- Da fare 1 -
Secondo il testo su The Bear 3, qual è uno dei cambiamenti più drastici voluti da Carmy?

Carmy e il suo team tornano nella cucina di The Bear tra urla e servizi al cardiopalma. The Bear 3 è finalmente disponibile su Disney+.

Il nuovo ristorante The Bear non ha più il sapore popolare del precedente The Beef: adesso la posta in gioco è più in alto.

Carmy, insieme al suo team di cuochi, dovranno mettersi alla prova per gestire un ristorante che punta ad essere stellato.
Riusciranno a tenere i nervi fermi e a far decollare il ristorante?

Scritto e ideato da Christopher Storer, l’ultima stagione The Bear è adesso disponibile su Disney+.
(Da adesso in poi SPOILER ALERT!)

The Bear 3 in poche parole

Breve recap della fine della seconda stagione di The Bear: Carmy (Carmine Berzatto interpretato da Jeremy Allen White) è rimasto bloccato nella cella frigo durante tutto il servizio, mentre chef Sydney (Ayo Edebiri) e il cugino neo maître Richie (Ebon Moss-Bachrach) hanno preso il comando della brigata portando a termine il servizio della cena.

The Bear 3 riparte dalla mattina dopo l’inaugurazione del nuovo locale. Carmy entra nel ristorante con le prime luci dell’alba. Il suo volto è cupo ed è decisamente cambiato dalla sera prima.

Dopo aver allontanato Claire, la sua ormai ex ragazza, Carmy vuole dedicarsi solo al suo locale.

Non può permettersi di fallire con il nuovo ristorante e decide di studiare una strategia volta ad ottenere una stella Michelin.

I dipendenti del The Bear vengono informati da Carmy  che da quel giorno in poi ci saranno delle regole non negoziabili per poter arrivare alla Stella Michelin.

Uno dei cambiamenti più drastici è apportato dalla decisione di cambiare il menù giornalmente.

Questo metodo di leadership adottato da Carmy, a sua volta acquisito da uno chef senza scrupoli con cui aveva lavorato, mette in crisi tutta la brigata.

In particolar modo Sydney che si vede scavalcata dal co-chef e che davanti ad una proposta di lavoro in un altro ristorante, inizia a mettere in dubbio la sua presenza nel The Bear.

Every Second Counts: vivere per il lavoro

Ogni secondo conta: è questa la frase che riecheggia sin a partire dai primi minuti di The Bear e che nella terza stagione trova il suo terreno più fertile.

Al grido di questo remainder militaresco (Every Second counts), che ricorda ai cuochi che il tempo è denaro, corrisponde un “Sì, Chef” rapido ed efficace che li mette sull’attenti e li riporta alla concentrazione.

E in una attività appena avviata, dopo essersi dimenticato di far controllare la maniglia della cella frigo in cui è rimasto intrappolato per tutto il servizio della cena, Carmy non può più permettersi errori. E non se lo possono permettere nemmeno i suoi collaboratori.

Infatti chef Carmy decide non solo di dedicare tutta la propria vita a questo imperativo morale, ma impartisce delle regole ferree ai propri collaboratori che iniziano a sentirsi messi a dura prova da questo metodo lavorativo.

Voci di dati estratti
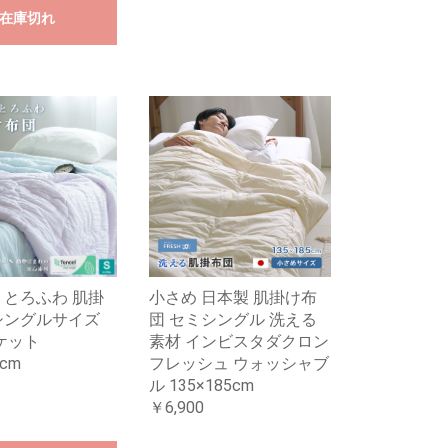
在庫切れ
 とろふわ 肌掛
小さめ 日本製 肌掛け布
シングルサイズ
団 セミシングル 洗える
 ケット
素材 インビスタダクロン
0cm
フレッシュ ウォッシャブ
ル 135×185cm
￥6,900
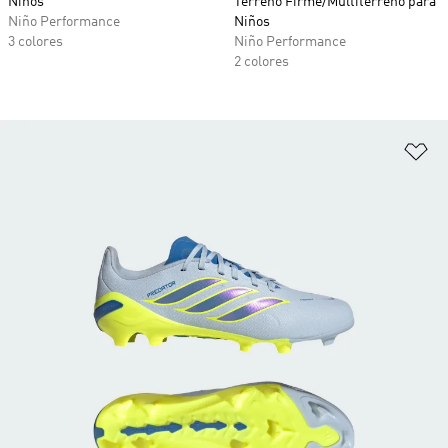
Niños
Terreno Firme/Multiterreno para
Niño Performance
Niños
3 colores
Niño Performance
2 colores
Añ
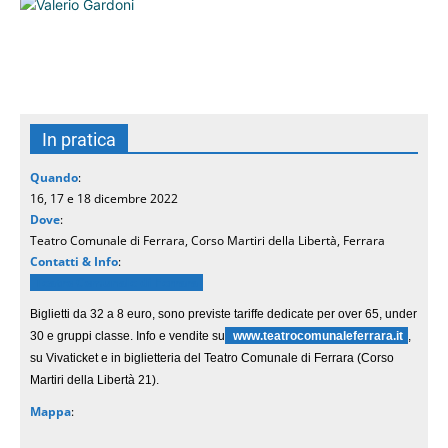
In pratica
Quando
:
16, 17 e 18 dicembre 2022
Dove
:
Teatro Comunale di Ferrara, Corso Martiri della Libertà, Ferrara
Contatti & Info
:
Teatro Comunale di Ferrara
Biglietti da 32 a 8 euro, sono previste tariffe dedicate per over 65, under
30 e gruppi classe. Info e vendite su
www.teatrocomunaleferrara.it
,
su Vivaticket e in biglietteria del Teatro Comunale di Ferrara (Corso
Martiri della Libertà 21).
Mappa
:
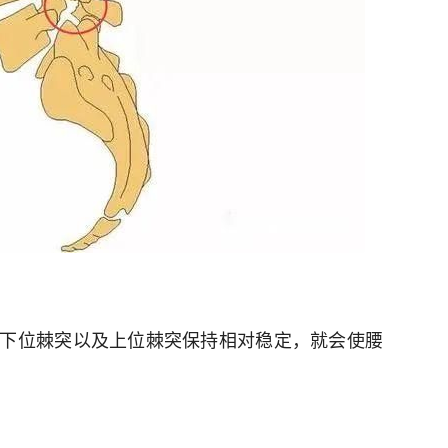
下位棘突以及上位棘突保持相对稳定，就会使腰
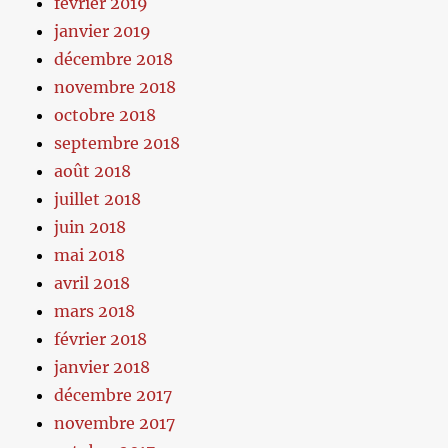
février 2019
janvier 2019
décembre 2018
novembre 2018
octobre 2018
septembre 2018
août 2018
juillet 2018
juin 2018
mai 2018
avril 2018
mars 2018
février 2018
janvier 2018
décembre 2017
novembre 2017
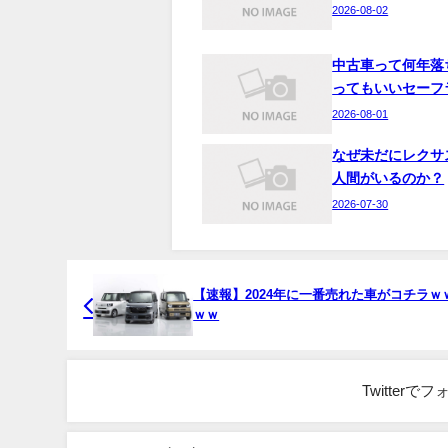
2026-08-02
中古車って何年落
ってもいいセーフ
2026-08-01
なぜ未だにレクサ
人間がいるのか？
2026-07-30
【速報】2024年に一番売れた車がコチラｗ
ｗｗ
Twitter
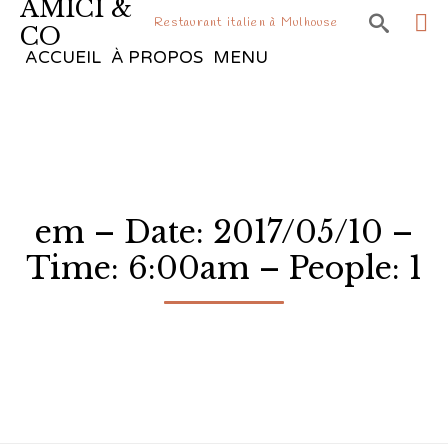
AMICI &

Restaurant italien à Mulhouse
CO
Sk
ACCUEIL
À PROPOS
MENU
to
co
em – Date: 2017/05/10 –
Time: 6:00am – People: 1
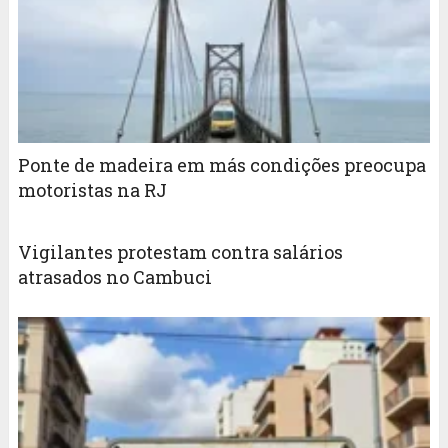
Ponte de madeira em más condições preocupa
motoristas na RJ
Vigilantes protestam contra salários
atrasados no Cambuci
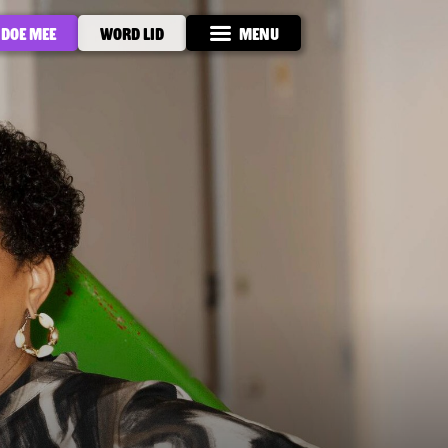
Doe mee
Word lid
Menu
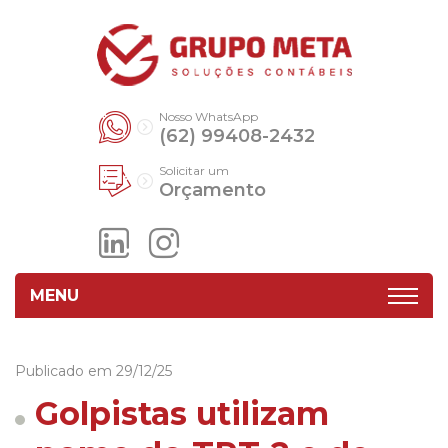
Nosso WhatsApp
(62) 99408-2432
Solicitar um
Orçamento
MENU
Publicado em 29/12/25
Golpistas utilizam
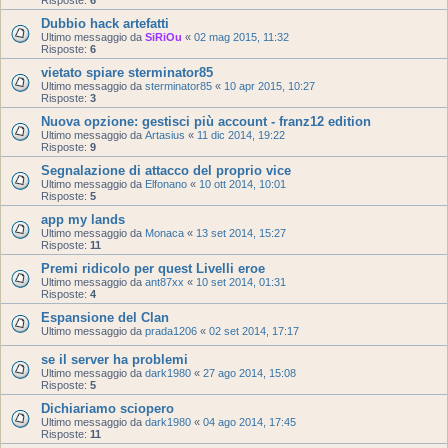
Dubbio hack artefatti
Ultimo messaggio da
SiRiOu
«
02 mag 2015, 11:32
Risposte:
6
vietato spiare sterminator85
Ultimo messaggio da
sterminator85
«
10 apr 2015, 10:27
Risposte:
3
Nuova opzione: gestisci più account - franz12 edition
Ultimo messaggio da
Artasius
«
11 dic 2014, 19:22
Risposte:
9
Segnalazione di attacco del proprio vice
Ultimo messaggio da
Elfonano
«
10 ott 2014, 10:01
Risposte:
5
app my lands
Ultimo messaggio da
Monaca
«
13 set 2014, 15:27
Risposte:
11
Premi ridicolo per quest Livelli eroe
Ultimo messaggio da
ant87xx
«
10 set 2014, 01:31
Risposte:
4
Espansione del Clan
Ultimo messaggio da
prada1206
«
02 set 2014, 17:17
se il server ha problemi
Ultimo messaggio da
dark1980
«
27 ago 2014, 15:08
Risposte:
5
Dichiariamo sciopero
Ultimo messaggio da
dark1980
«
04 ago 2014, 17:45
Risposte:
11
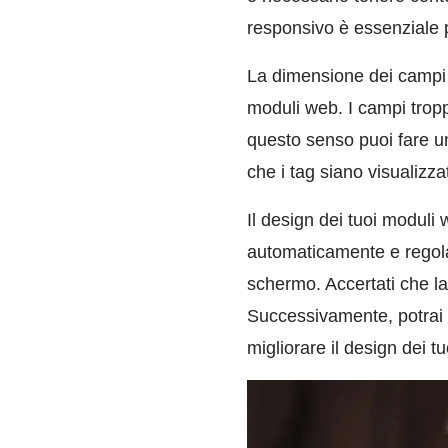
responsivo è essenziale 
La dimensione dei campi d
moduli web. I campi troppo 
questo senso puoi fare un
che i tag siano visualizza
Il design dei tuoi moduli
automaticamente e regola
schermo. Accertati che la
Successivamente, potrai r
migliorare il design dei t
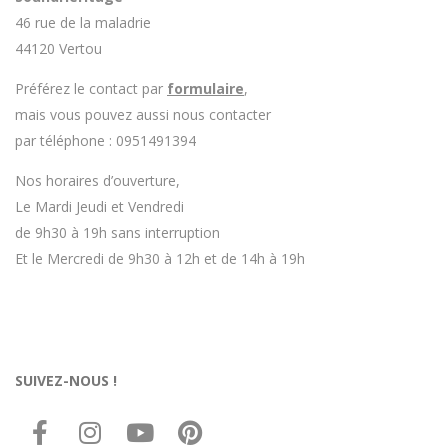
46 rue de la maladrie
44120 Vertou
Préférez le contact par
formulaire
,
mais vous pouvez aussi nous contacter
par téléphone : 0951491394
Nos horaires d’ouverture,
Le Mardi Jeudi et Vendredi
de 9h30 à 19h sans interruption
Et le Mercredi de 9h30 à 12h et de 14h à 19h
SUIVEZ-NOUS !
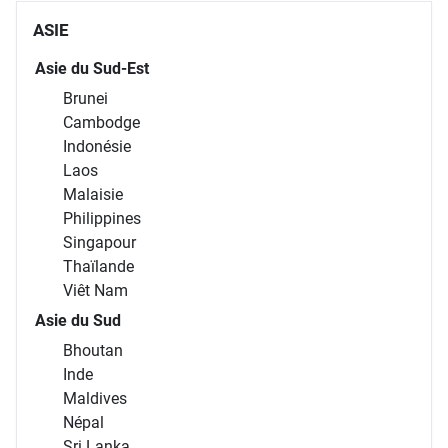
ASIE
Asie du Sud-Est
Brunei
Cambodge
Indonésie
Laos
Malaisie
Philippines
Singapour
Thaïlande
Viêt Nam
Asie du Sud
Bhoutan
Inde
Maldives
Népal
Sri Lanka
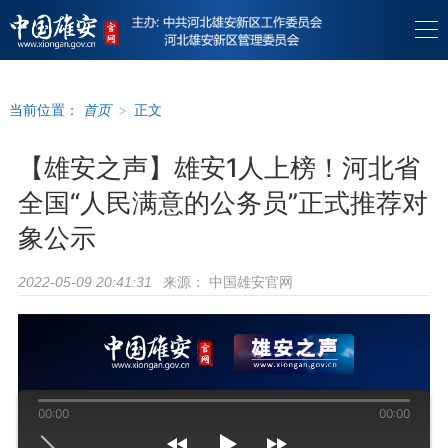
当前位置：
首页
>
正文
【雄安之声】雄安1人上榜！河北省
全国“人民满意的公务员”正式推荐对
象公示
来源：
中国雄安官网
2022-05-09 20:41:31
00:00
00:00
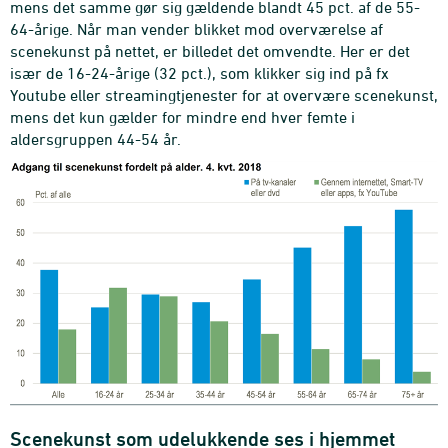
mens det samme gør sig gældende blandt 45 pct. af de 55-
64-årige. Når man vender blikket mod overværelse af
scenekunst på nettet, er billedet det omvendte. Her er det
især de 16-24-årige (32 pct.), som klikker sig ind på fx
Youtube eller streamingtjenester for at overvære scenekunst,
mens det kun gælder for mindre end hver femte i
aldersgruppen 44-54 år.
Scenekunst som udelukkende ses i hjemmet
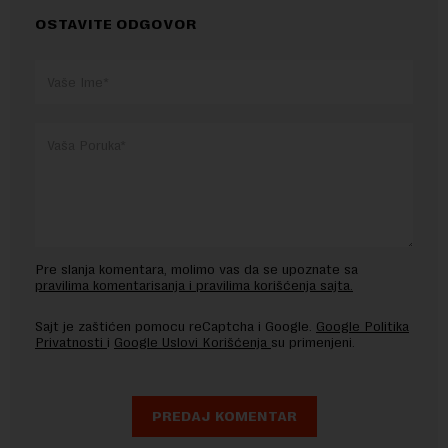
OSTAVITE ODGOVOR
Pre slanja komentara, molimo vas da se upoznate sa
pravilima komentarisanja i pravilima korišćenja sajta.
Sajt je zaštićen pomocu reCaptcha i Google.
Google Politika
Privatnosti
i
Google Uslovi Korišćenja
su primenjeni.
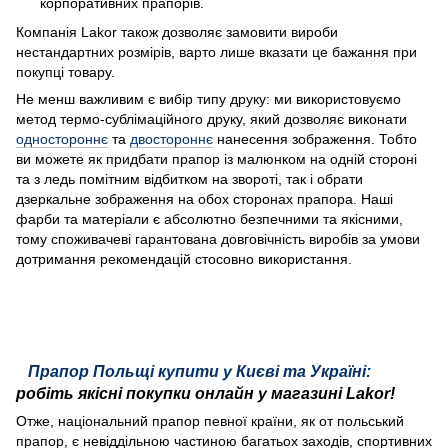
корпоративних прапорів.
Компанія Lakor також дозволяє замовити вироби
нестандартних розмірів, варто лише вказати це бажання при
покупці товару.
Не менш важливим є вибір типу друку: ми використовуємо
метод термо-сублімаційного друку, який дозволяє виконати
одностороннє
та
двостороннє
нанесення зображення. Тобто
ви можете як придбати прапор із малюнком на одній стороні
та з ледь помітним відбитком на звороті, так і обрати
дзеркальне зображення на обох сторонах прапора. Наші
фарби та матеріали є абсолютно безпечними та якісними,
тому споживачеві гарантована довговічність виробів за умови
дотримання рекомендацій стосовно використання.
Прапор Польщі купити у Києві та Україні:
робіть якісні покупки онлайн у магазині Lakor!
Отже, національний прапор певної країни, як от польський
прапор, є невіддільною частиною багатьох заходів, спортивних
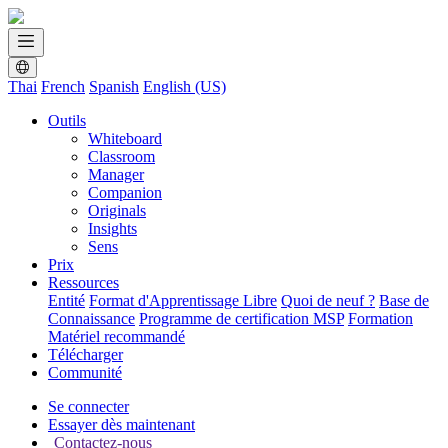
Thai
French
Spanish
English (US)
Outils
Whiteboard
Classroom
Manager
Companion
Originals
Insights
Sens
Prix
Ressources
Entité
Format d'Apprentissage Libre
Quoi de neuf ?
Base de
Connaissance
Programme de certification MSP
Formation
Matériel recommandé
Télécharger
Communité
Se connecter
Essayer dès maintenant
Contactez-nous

- Da fare 2 -
Trova nelle righe ogni riga in cui compare la parola "Google" e ricopiala. Maiuscole e minuscole contano.

- Risposta 1 -
La decisione di cambiare il menù giornalmente.

- Risposta 2 -
Sajt je zaštićen pomocu reCaptcha i Google.
Google Politika
Google Uslovi Korišćenja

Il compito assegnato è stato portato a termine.